For treating ACA stenosis or occlusion with ischemic infarction, superficial temporal artery-radial artery graft-A3 bypass or A3–A3 bypass surgery has been reported to be effective.[ 10 , 14 , 24 ] However, these surgical methods need high skill for bypass surgery. Other issues regarding these methods are the interruption of the affected blood flow during anastomosis and the risk of bilateral ACA occlusion. In addition, these surgeries cannot prevent thromboembolic stroke from the dissection.

Owing to these reasons, stent implantation is considered reasonable for the intracranial artery dissection in ischemic stroke,[ 12 ] as it can improve the antegrade flow and avoid further extension of dissection and occurrence of new thromboembolic event. In a previous study, only one case of using enterprise stent for ACA stenosis has been reported.[ 7 ] An intracranial stent, Wingspan, is covered by insurance in Japan for treating the recurrences of intracranial stenotic lesions.
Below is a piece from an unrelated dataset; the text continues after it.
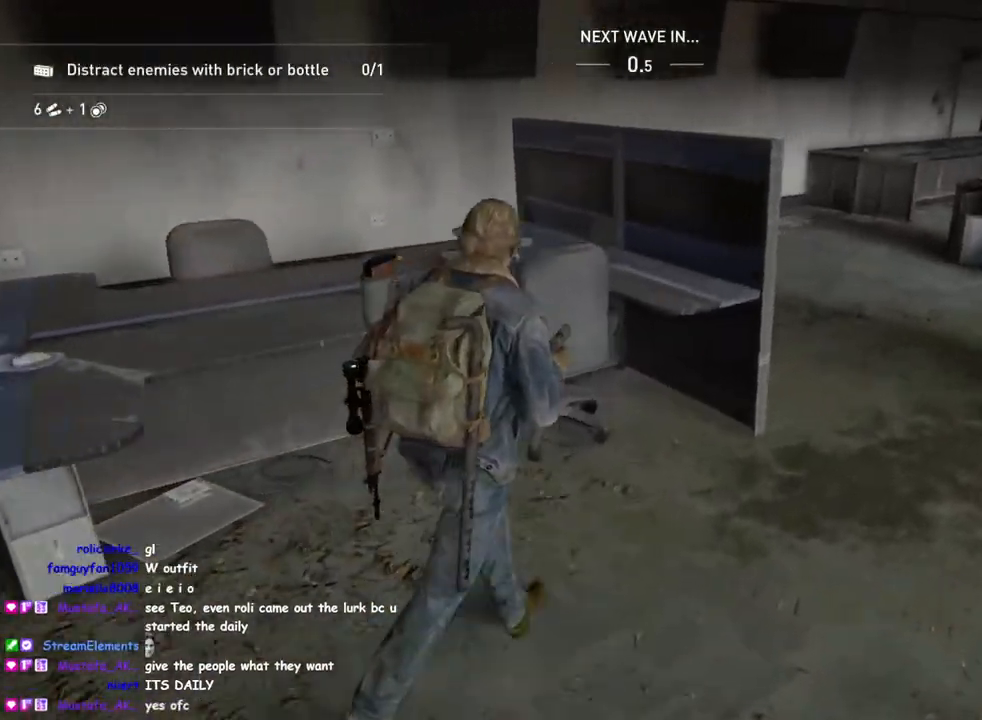
{"buttons": [], "left_stick": "up-right", "right_stick": "center", "events": [[200, "right_stick", "center"]]}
However, other intracranial stents for coil embolization and coronary stents are practically used for such intracranial stenotic lesions, because they can easily be deployed.[ 11 ] Wingspan is an open-cell, self-expanding stent that is guided over-the-wire stent housed in a specialized outer sheath. The guidance of Wingspan may be difficult or the stent may not be deployed in the distal access. To solve the problem of deploying Wingspan in the ACA, an intermediate catheter is essential. In Japan, in April 2022, intermediate catheters were started to be used for highly tortuous lesions. As a result, if the intermediate catheter can be guided to the A1 segment, the supporting power will increase and Wingspan deployment may become possible. Note that if the intermediate catheter is guided to the A1 segment, the antegrade distal flow will disappear due to the catheter wedge. If the blood flow from the contralateral A1 segment is not secured, ischemic complications may occur. Moreover, there is a risk of ipsilateral A1 perforator infarction. The duration of intermediate catheter placement in the A1 segment should be minimized. Wingspan placement should be considered only in cases where these conditions are applicable. In applicable cases of Wingspan placement, it has the great advantage of maintaining the antegrade blood flow compared with bypass surgery.

Our statement from this case report has some limitations. First, long-term outcomes are unknown because the patient was only followed up 3 months after treatment. The restenosis rate after Wingspan stenting was reported to be 11.1–17.6%.[ 2 , 18 ] More cases of restenosis associated with anterior circulation than posterior circulation have been reported.[ 15 ] In addition, calcification and residual stenosis immediately after treatment are considered restenosis factors.[ 29 ] Because Wingspan stenting for ACA stenosis or occlusion is rare, restenosis requires caution.

CONCLUSION

We reported the first case of a patient with Ap/T-MCA complicated by ipsilateral A2 dissection who underwent Wingspan stenting. Short-term follow-up and aggressive intervention should be considered for treating collateral pathway dissection with Ap/T-MCA because the symptoms can become serious with time. The patients with Ap/T-MCA need to be cautious about the collateral pathway arterial changes, especially ipsilateral ACA, due to the increasing hemodynamic stress.

Declaration of patient consent

The authors certify that they have obtained all appropriate patient consent.

Financial support and sponsorship

Nil.

Conflicts of interest

There are no conflicts of interest.

Disclaimer

The views and opinions expressed in this article are those of the authors and do not necessarily reflect the official policy or position of the Journal or its management. The information contained in this article should not be considered to be medical advice; patients should consult their own physicians for advice as to their specific medical needs.